§ **Directions for this task**:
Your response should contain each line of the data that includes "print".

(Dataset excerpts)
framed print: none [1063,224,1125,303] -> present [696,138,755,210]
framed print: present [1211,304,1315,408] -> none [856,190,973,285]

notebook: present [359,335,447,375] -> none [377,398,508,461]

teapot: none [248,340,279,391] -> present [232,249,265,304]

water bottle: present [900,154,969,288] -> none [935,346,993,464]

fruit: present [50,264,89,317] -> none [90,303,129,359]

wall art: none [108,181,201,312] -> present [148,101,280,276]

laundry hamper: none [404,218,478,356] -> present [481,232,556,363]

§ **Your response**:
framed print: none [1063,224,1125,303] -> present [696,138,755,210]
framed print: present [1211,304,1315,408] -> none [856,190,973,285]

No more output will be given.